### Activity
Look through the lines below for the word "moderate", and copy every line that has it.
[[ Data section, beginning ]]
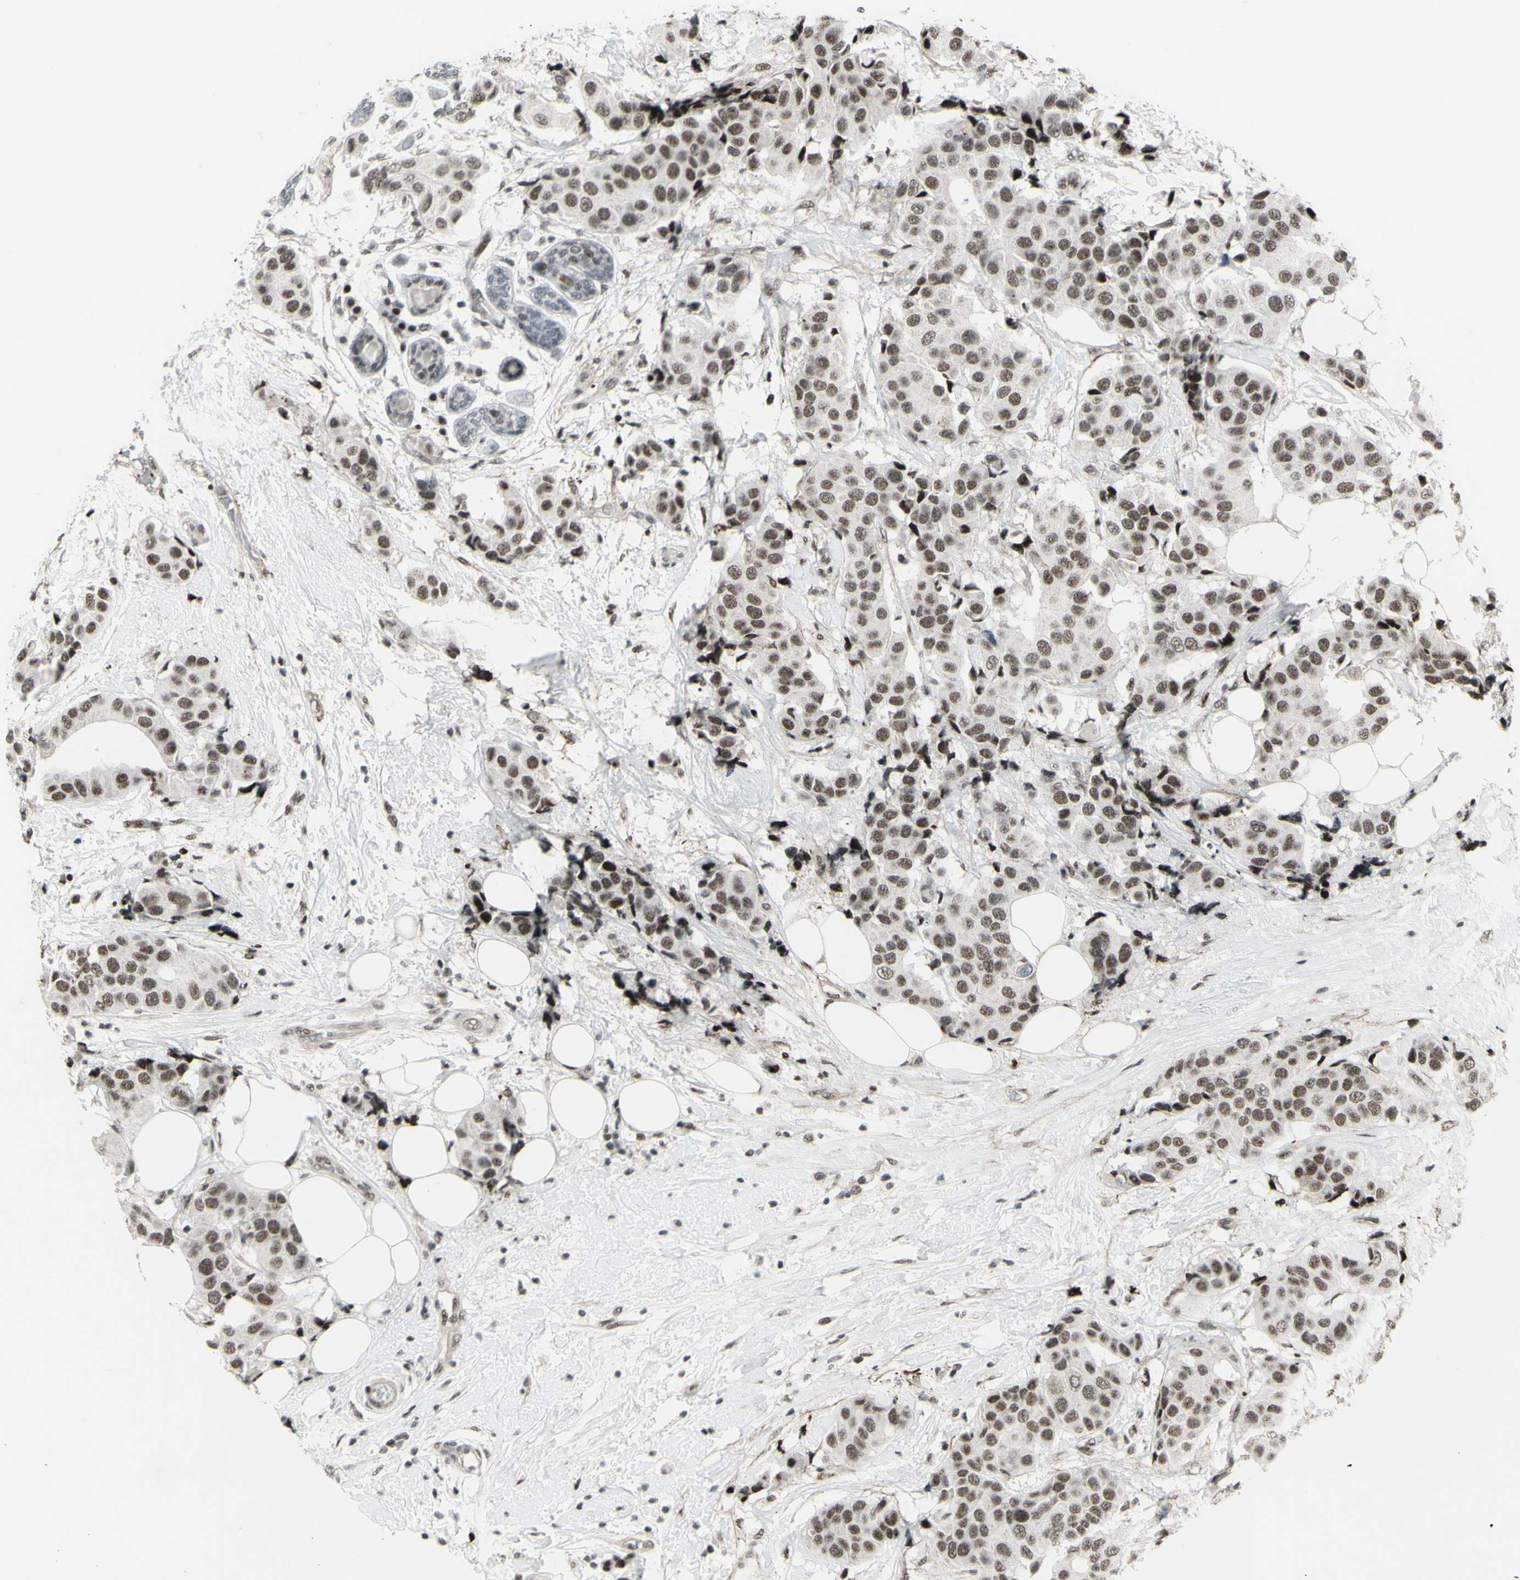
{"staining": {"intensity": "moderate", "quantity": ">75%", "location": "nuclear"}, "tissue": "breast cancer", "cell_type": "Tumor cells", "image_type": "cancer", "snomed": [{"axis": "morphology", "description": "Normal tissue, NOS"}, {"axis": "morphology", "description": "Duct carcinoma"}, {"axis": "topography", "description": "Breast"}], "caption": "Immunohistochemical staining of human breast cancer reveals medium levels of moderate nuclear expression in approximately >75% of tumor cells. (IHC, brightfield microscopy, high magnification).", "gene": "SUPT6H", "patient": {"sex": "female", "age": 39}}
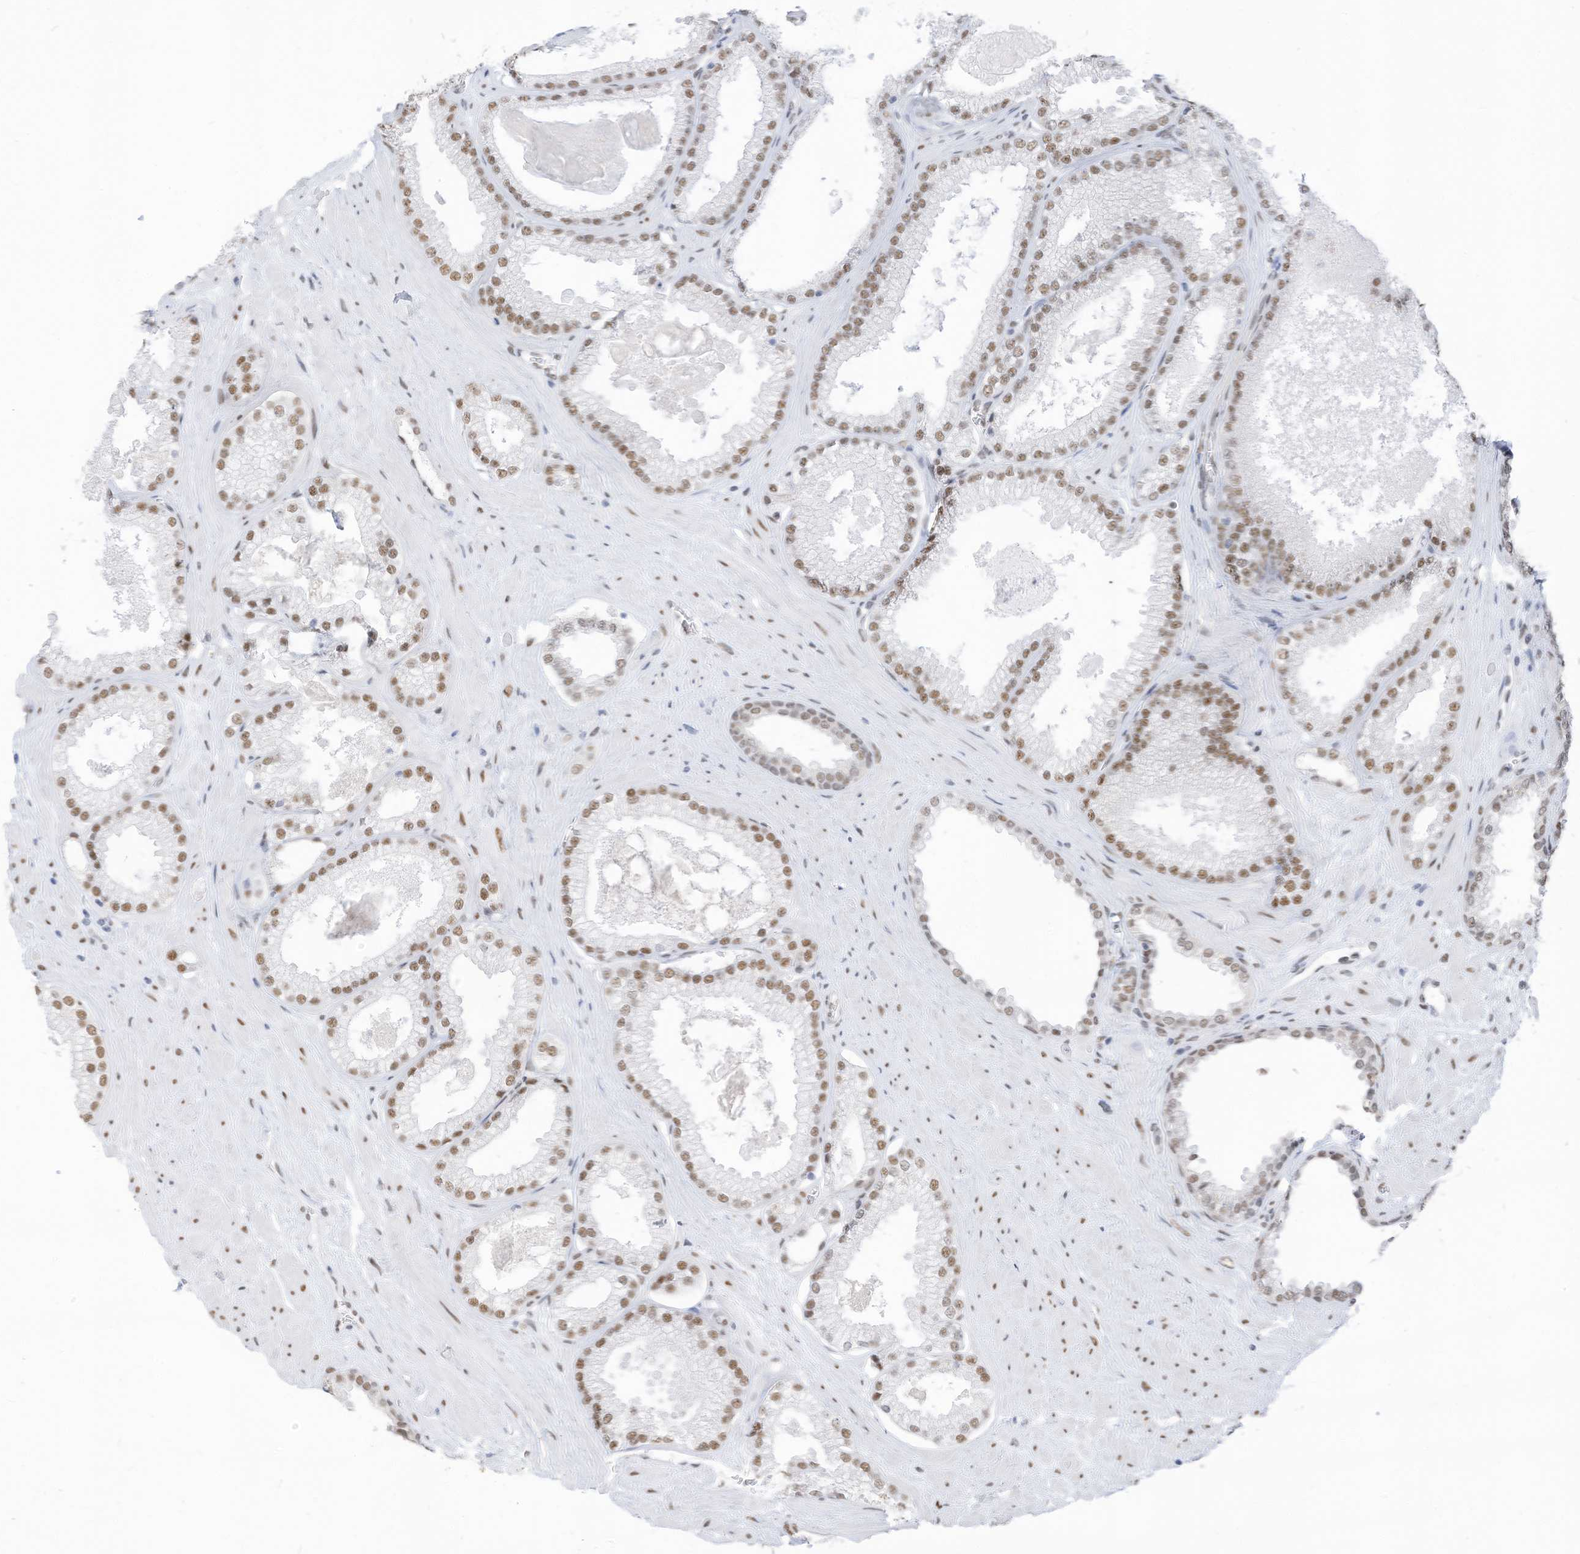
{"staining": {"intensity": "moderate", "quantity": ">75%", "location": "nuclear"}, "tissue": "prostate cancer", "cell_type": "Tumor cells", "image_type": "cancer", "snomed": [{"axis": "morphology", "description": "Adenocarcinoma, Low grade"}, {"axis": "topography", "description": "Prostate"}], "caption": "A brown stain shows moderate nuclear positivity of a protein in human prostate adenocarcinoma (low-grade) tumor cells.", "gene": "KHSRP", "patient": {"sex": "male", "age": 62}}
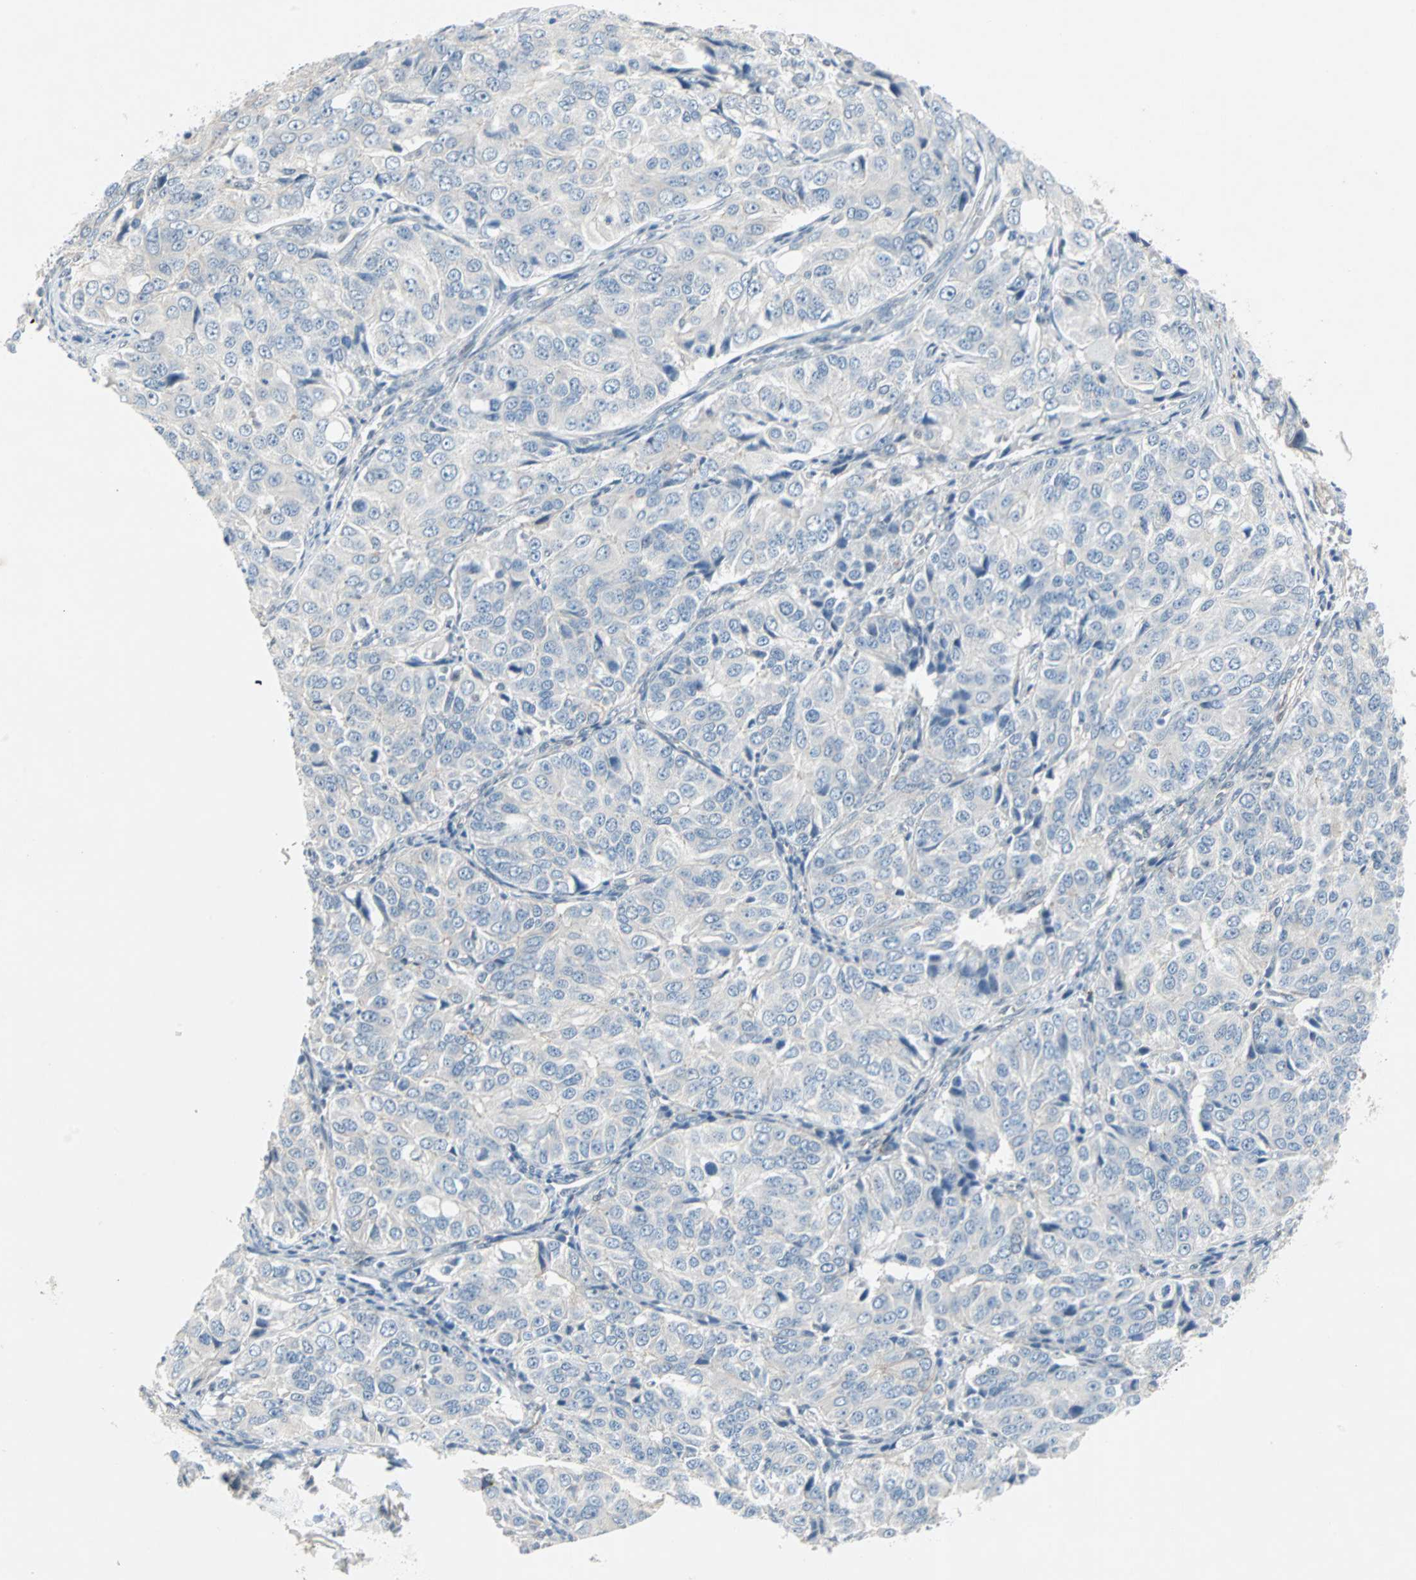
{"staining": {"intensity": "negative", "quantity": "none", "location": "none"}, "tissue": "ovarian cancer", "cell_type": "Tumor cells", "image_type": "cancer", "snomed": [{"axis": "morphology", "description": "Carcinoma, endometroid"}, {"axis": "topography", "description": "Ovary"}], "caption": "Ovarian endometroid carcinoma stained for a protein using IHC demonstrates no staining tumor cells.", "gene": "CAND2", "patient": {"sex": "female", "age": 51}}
[[ Data section, end ]]
### Your solution
{"staining": {"intensity": "moderate", "quantity": ">75%", "location": "nuclear"}, "tissue": "breast cancer", "cell_type": "Tumor cells", "image_type": "cancer", "snomed": [{"axis": "morphology", "description": "Normal tissue, NOS"}, {"axis": "morphology", "description": "Duct carcinoma"}, {"axis": "topography", "description": "Breast"}], "caption": "Immunohistochemical staining of human breast cancer reveals medium levels of moderate nuclear expression in approximately >75% of tumor cells. (IHC, brightfield microscopy, high magnification).", "gene": "SUPT6H", "patient": {"sex": "female", "age": 39}}
{"staining": {"intensity": "moderate", "quantity": ">75%", "location": "nuclear"}, "tissue": "prostate cancer", "cell_type": "Tumor cells", "image_type": "cancer", "snomed": [{"axis": "morphology", "description": "Adenocarcinoma, Low grade"}, {"axis": "topography", "description": "Prostate"}], "caption": "A brown stain shows moderate nuclear positivity of a protein in human prostate adenocarcinoma (low-grade) tumor cells.", "gene": "KHSRP", "patient": {"sex": "male", "age": 62}}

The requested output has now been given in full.